On August 20, 1540, after spending almost a month at the paramount town of Coosa, De Soto descended with his army out of the Coosawattee basin of the Blue Ridge Mountain and headed southwest in search of  the chiefdom of Tazcaluza.[4] They travelled for three days, passing through the abandoned Indian town of Talimuchisi near present-day Pine Log before arriving at night and amidst heavy rains at the town of Itaba .[5]  These rains had caused the section of the Etowah River near the town to run hard and swell its banks, thus making it unfordable. With no easy or ready means to bypass this obstacle, De Soto had his men bivouac at Itaba and wait until the floods of the river subsided. Itaba was described by the Spanish as a large town subject to the paramount chiefdom of Coosa.[6] Yet, a century earlier Itaba (or Etowah) was the power center of the Lower Ridge and Valley. Throughout much of the Middle Mississippian Period (900-1350 A.D.), Etowah had been the paramount chiefdom of the region, dominating much of Etowah Valley into Eastern Alabama.[7] Possessing one of the largest platform mounds in North America, Etowah has produced some of the most extraordinary Mississippian artifacts.[8] Etowah reached its zenith of complexity and influence between 1250 and 1375.[9] Subsequently, the Etowah was attacked and its palisade and temples were razed to the ground.[10] The site then lay abandoned for nearly a century.[11] By the time De Soto arrived there, Etowah had only been reoccupied for about 75 years and was a minor mound center under the hegemony of Coosa.[12]

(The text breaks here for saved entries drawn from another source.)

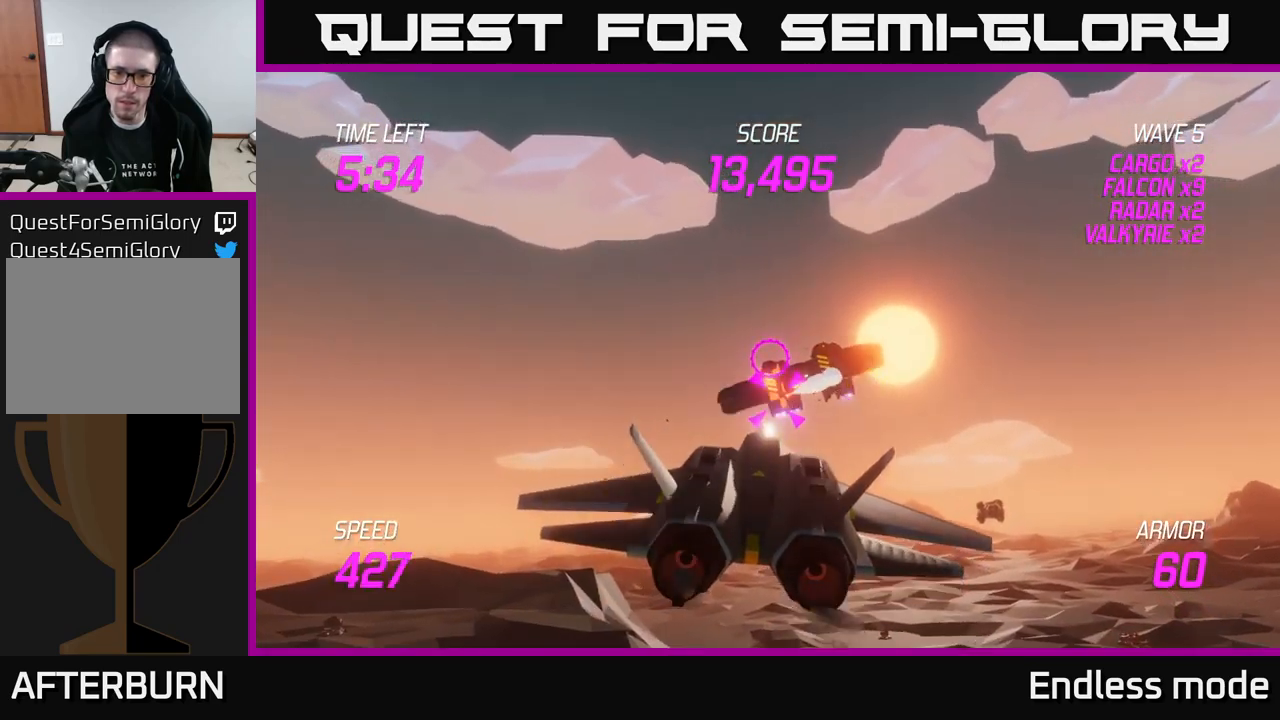
{"buttons": ["L2", "R2"], "left_stick": "down-left", "right_stick": "center", "events": [[50, "left_stick", "right"], [67, "R2", "down"], [150, "R2", "up"], [184, "left_stick", "center"], [234, "R2", "down"], [250, "left_stick", "down-left"], [267, "L2", "down"], [350, "R2", "up"], [400, "L2", "up"], [450, "R2", "down"], [467, "L2", "down"]]}
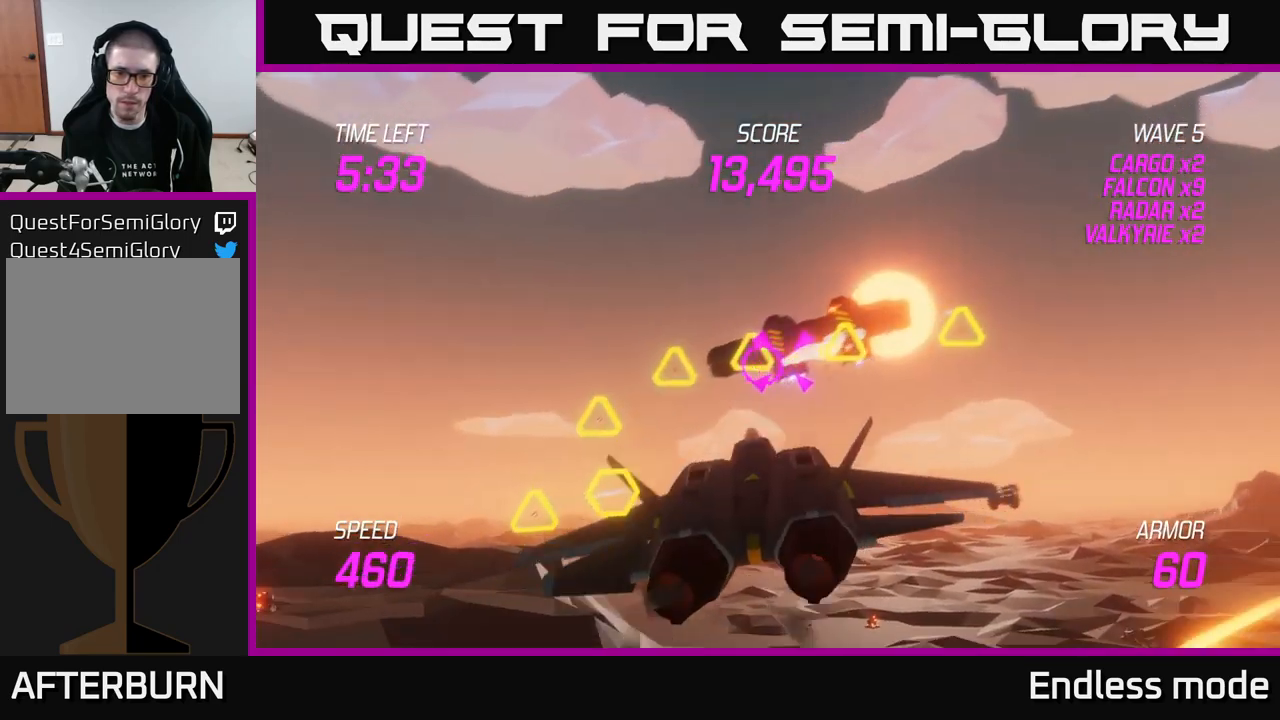
{"buttons": ["R2"], "left_stick": "up-left", "right_stick": "center", "events": [[34, "R2", "up"], [50, "L2", "up"], [100, "L2", "down"], [134, "left_stick", "right"], [200, "L2", "up"], [234, "R2", "down"], [367, "R2", "up"], [367, "left_stick", "up"], [417, "left_stick", "up-left"], [450, "R2", "down"]]}
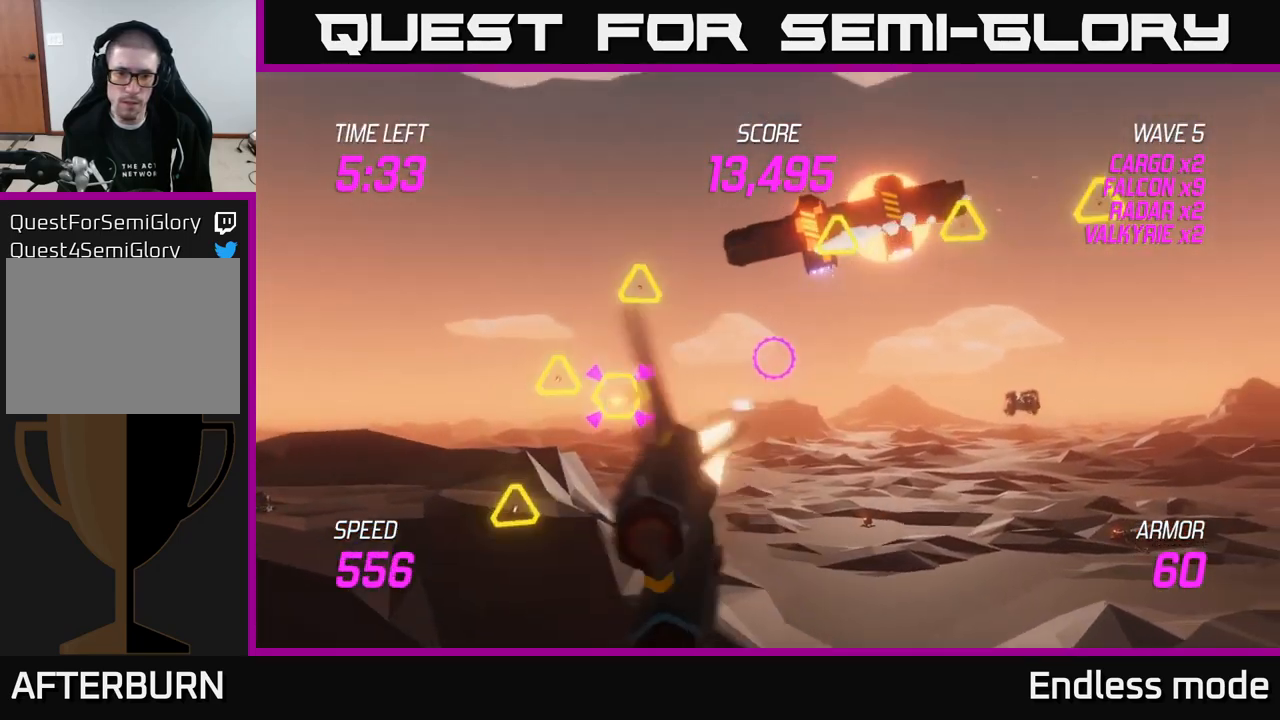
{"buttons": ["L2", "R2"], "left_stick": "up", "right_stick": "center", "events": [[34, "R2", "up"], [67, "left_stick", "right"], [117, "R2", "down"], [234, "L2", "down"], [250, "R2", "up"], [350, "L2", "up"], [417, "L2", "down"], [450, "left_stick", "up"], [467, "R2", "down"]]}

Artist’s conception of the Mississippian Village of Itaba (Etowah)

De Soto’s army spent nine days at Itaba waiting for the floodwaters of the Etowah to subside. While encamped there, the Spaniards engaged in trade with some of the local Natives, bartering European-made knives and mirrors for enslaved Indian women. While at first glance appearing to be a minor moment in De Soto’s entrada through the Native Southeast, the Itaba exchange provides profound insight into the importance of exchange to Mississippian political life and its foundational role in European-Indian interaction throughout the history of the colonial Southeast. The late Mississippian world which Itaba inhabited was marked by intense competition between highly stratified chiefdoms in which power was rooted in a sacred cosmology which undergirded and legitimized Mississippian political order.[13] Mississippian cosmology perceived reality through the lens of a three-tiered cosmos and was characterized by rituals centered on world renewal through the exercise of spiritual and ceremonial power.[14] Associated with this cosmology was a sacred iconography which imbued images and objects which possessed symbolic connections to this three-tiered cosmos with sacred power.[15]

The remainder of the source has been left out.